| Belge Bölümü |
------------------------

15 Temmuz gecesi, saat 11:30 sularında AK Parti Gaziantep İl Başkanlığının önünde karşılaştığım Hasan Teke ile sırtımıza bağladığımız Ay Yıldızlı Bayrak ile birlikte sesimiz kısılıncaya kadar slogan attığımıza Rabbim şahittir. 28 Şubat günlerinde, başörtüsü yasağına karşı verdiğim bir beyanattan dolayı tutuklanıp ceza evine gönderildiğimde, Avukatlığımı gönüllü olarak üstlenen Hasan Teke, sadece benim değil, o dönemde haksız yere cezaevlerine atılan birçok kişinin Avukatlığını da gönüllü ve hiçbir ücret talep dahi etmeden yapmıştı.

------------------------

| Gösterilen Bilgiler |
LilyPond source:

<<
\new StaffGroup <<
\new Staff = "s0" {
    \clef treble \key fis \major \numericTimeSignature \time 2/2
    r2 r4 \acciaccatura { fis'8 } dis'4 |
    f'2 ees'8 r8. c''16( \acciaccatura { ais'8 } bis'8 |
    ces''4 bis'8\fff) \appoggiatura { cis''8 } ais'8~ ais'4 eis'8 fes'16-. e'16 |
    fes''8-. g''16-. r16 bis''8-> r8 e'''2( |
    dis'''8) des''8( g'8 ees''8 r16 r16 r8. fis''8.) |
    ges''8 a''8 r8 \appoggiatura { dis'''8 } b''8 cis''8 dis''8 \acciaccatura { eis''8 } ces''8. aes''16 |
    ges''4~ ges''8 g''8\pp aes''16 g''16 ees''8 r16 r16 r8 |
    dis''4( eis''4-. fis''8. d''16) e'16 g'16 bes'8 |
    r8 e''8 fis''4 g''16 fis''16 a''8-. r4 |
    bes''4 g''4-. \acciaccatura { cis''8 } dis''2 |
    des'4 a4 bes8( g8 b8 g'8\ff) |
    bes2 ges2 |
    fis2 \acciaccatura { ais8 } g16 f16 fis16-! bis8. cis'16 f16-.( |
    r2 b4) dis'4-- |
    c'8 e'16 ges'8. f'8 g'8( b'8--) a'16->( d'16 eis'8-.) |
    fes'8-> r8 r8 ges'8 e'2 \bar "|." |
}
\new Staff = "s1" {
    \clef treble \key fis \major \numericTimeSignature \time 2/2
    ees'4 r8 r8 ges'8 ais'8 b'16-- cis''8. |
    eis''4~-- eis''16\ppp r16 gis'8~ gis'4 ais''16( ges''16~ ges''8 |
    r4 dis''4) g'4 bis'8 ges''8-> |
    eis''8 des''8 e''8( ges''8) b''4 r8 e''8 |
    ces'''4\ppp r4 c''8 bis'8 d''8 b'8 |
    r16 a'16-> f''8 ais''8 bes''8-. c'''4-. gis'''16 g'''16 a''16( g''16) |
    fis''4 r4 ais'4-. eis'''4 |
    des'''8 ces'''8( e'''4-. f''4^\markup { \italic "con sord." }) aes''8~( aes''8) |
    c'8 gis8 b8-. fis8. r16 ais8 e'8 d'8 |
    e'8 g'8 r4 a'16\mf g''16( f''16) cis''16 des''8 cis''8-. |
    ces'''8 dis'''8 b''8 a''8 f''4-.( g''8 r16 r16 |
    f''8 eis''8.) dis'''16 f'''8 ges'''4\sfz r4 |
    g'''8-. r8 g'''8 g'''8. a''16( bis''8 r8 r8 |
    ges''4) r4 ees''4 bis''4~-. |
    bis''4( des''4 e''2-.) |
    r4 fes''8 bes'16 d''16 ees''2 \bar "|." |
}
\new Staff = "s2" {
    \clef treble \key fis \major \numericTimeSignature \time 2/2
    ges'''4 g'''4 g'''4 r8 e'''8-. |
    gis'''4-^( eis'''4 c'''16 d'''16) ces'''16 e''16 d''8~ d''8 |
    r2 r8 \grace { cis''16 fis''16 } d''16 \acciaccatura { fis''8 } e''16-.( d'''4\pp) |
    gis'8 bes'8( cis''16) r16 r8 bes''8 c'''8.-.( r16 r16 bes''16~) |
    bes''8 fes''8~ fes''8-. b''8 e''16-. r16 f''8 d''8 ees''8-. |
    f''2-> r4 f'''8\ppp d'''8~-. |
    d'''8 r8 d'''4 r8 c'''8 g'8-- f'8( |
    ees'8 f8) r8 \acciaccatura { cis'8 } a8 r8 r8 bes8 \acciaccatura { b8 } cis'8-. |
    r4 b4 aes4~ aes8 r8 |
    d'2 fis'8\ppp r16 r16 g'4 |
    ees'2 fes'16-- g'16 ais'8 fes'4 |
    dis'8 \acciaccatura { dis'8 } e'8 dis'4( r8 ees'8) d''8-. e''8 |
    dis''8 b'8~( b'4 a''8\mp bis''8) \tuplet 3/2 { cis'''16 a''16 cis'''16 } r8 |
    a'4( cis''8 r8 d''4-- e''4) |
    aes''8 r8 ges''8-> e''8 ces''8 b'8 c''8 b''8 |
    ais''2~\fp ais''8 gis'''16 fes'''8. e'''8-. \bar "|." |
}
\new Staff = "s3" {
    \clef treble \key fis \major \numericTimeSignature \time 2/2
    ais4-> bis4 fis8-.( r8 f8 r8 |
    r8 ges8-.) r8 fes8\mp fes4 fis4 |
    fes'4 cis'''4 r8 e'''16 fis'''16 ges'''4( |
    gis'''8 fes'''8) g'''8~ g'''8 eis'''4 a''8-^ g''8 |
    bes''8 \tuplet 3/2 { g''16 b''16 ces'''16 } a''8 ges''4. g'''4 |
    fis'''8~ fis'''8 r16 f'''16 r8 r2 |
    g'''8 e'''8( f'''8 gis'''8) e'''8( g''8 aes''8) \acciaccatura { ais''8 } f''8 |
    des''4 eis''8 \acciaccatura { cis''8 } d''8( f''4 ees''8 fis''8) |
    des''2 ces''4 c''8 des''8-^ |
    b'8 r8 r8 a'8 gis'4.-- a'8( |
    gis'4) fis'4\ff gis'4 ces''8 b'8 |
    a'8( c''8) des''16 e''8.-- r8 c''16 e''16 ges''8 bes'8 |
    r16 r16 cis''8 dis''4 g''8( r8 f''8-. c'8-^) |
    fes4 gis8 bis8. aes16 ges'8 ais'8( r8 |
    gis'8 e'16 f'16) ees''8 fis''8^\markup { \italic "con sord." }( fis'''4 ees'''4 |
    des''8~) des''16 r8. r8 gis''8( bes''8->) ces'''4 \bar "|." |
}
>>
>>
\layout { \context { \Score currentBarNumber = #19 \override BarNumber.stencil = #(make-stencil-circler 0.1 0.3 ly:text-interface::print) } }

------------------------

| Verilen Görev |
Yukarıdaki belge bölümünü hiçbir yerini değiştirmeden, baştan sona eksiksiz olarak yeniden yazın.

| Doğru Çıktı |
15 Temmuz gecesi, saat 11:30 sularında AK Parti Gaziantep İl Başkanlığının önünde karşılaştığım Hasan Teke ile sırtımıza bağladığımız Ay Yıldızlı Bayrak ile birlikte sesimiz kısılıncaya kadar slogan attığımıza Rabbim şahittir. 28 Şubat günlerinde, başörtüsü yasağına karşı verdiğim bir beyanattan dolayı tutuklanıp ceza evine gönderildiğimde, Avukatlığımı gönüllü olarak üstlenen Hasan Teke, sadece benim değil, o dönemde haksız yere cezaevlerine atılan birçok kişinin Avukatlığını da gönüllü ve hiçbir ücret talep dahi etmeden yapmıştı.